Stereotyp, a rzeczywistość. Co kryje się pod kapturem?
Ludzie uwielbiają kierować się stereotypami. To normalne, świat jest bardzo skomplikowanym tworem i ułatwiamy sobie jego odbiór poprzez „racjonalizowanie” wszystkiego wokoło. Z takiego obrotu spraw czerpie najbardziej kino. Czasami są to bardzo śmieszne sytuacje, dla przykładu stereotyp ulicznego cwaniaczka. W większości amerykańskich filmów będzie on bowiem nosił właśnie bluzę z kapturem. Jest to jednak tylko zabieg artystyczny, trochę jak przedstawianie w teatrze Kabuki złego charakteru w specyficznej charakteryzacji. Prawdziwe jest tylko to, że ten ubiór jest po prostu bardzo popularny wśród mieszkańców miast, szczególnie młodzieży. Takie bluzy Dickies wręcz odwołują się do mas pracujących, tworzone właśnie z myślą o nich. Teraz jednak ubrania przewidziane dla osób które chciały po prostu funkcjonalnego okrycia mogą być również stylowym źródłem prestiżu. wykonane z dobrych materiałów, odpowiednio nadrukowane i opakowane etykietami, noszą znamiona towaru luksusowego. To w pewnym sensie ciekawa ewolucja. Wielu starszych ludzi kojarzy jeszcze kaptury łysymi głowami wyrostków, a tymczasem np. bluzy Dickies założy już raczej człowiek dbający o swój miejski styl ubioru i posiadający nieco klasy. To prawdziwie fascynujące, kiedy mijamy kogoś z kapturem na głowie w zimny, deszczowy poranek i orientujemy się, że to proste ubranie sportowe jest w istocie klasyczną bluzą Dickies, wytworem bardzo dobrej marki.
Na koncert, na siłownię, na imprezę
Stopniowa ewolucja jaką przeszły bluzy (a może też cała branża odzieży ulicznej) jest arcyciekawym tematem, godnym dłuższej rozprawy.
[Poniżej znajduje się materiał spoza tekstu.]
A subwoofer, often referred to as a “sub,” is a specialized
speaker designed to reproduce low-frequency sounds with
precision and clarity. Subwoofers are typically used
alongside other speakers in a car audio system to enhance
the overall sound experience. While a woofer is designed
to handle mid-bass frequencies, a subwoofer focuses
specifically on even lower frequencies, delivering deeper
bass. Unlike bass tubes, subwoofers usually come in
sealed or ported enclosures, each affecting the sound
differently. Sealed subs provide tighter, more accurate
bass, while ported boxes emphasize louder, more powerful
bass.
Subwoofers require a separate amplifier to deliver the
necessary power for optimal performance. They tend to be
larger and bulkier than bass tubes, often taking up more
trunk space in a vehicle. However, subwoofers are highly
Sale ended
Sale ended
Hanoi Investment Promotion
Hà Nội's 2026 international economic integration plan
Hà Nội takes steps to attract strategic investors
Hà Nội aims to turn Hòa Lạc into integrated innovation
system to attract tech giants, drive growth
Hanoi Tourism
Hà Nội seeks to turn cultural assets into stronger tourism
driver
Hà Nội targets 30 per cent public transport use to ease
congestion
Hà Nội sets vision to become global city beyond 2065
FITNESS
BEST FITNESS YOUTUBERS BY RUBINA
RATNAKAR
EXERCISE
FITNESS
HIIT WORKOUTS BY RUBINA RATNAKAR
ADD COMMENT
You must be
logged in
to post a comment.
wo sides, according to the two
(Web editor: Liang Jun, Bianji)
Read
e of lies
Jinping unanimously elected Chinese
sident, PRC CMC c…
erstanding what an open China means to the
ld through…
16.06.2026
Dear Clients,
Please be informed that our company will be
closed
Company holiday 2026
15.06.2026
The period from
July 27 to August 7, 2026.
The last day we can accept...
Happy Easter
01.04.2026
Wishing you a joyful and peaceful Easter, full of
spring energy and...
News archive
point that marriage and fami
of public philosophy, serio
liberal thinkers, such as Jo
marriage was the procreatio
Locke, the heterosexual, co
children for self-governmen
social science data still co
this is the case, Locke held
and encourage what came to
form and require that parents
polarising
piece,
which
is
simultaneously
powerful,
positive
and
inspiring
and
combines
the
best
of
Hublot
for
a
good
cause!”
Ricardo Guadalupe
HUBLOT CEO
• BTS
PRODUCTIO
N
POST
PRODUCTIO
Coś, co kiedyś założono by na sesję biegania o poranku, teraz bez problemu widzimy na imprezach w klubach. Wiadomo, wszystko zależy od klimatu jaki się lubi i w jakim się ubiera. Prawdopodobnie jednak niewiele osób odmówiłoby ubrania bluzy Dickies, gdyby miała taką okazję. Jest to po prostu świetne ubranie.